Wim Van den Wyngaert
Honored Contributor

Re: Temporarily removing a cluster member

Dirk,

Are you sure you specified REMOVE_NODE ?
I just tested it on a 4000 (6.2) and there was no delay (I did a dir every 5 seconds).

RECNX is used only for a crash case or a shutdown without remove_node.

Wim
Wim
Jan van den Ende
Honored Contributor

Re: Temporarily removing a cluster member

Wim,

You are right.

Dirk, ignore my previous posting.

Proost.

Have one on me.

jpe
Don't rust yours pelled jacker to fine doll missed aches.
Uwe Zessin
Honored Contributor

Re: Temporarily removing a cluster member

I'd be very surprised if a cluster member that is shut down without REMOVE_NODE does _not_ send a 'last gasp' datagram, but lets the other nodes run into a timeout (I have never seen that).

The primary purpose is:
-----------------------
Shutdown options (enter as a comma-separated list):
REMOVE_NODE ___ Remaining nodes in the cluster should adjust quorum
.
Wim Van den Wyngaert
Honored Contributor

Re: Temporarily removing a cluster member

Jan,

I was wrong too. Uwe is right.

It's only used when crashing. I always use remove_node but I now tested it without it.

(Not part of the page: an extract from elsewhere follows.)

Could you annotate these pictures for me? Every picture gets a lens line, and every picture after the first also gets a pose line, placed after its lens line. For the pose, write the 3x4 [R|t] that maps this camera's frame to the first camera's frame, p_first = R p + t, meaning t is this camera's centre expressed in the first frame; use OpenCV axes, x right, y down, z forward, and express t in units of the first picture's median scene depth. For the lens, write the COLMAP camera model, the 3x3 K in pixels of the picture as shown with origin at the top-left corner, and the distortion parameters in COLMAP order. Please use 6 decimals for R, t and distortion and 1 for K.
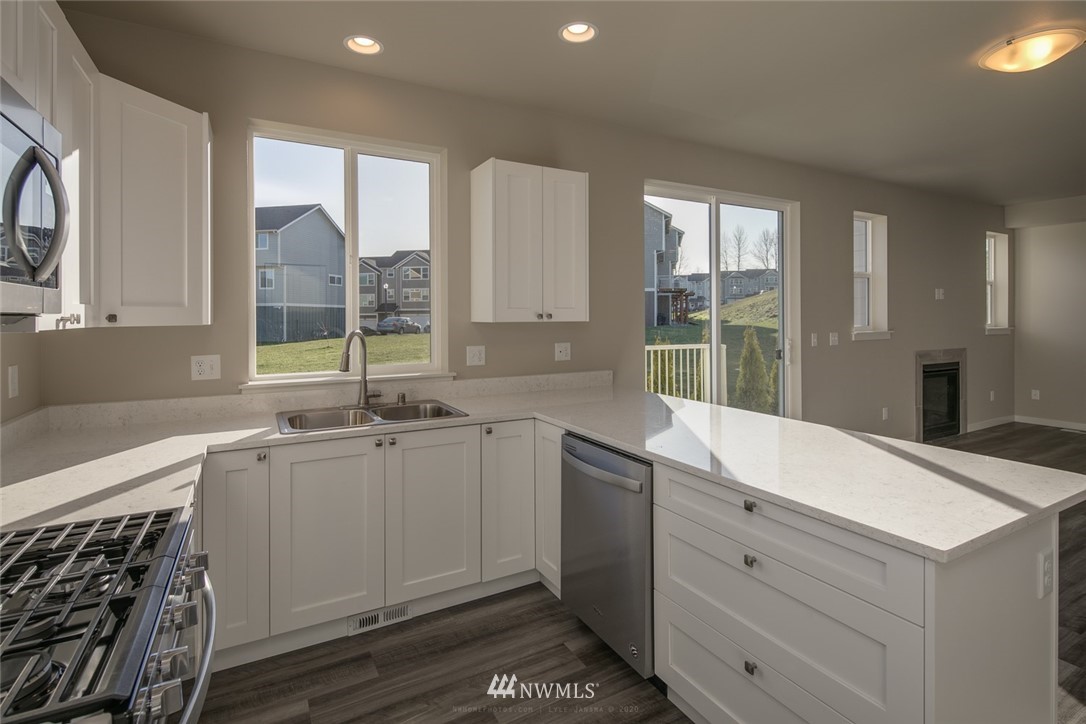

Dirk : if it takes minutes I would say that something is wrong. Check the operator log file and verify that it really took that long.

Wim
Wim
comarow
Trusted Contributor

Re: Temporarily removing a cluster member

Hopefully you have enough votes to stay up without the troublesome node. If not I would recommend reconfiguring your cluster so you can survive the loss of a node.

Whatever you do, don't boot the node with VAXcluster=0 and mount any shared disks or you will corrupt them.

Assuming the rest of your cluster has enough votes, it can survive with the remove node, until it rejoins the cluster.
Uwe Zessin
Honored Contributor

Re: Temporarily removing a cluster member

What's you point, Bob?

Even if the cluster have the same number of votes like the quorum value - all it takes is V6.2+ and using the REMOVE_NODE option on shutdown - it will properly adjust the quorum, so that the cluster keeps working without that node.

If the cluster doesn't have 'enough votes' - it is hanging and you can't properly shutdown ANY system anyway! You first need to tell the cluster SW to recalculate the quorum value, e.g. via IPC>
.
Art Wiens
Respected Contributor

Re: Temporarily removing a cluster member

I had the node down for ~1.5 hours while I did the image backup and removed the old disks ... no issue.

Thanks All,
Art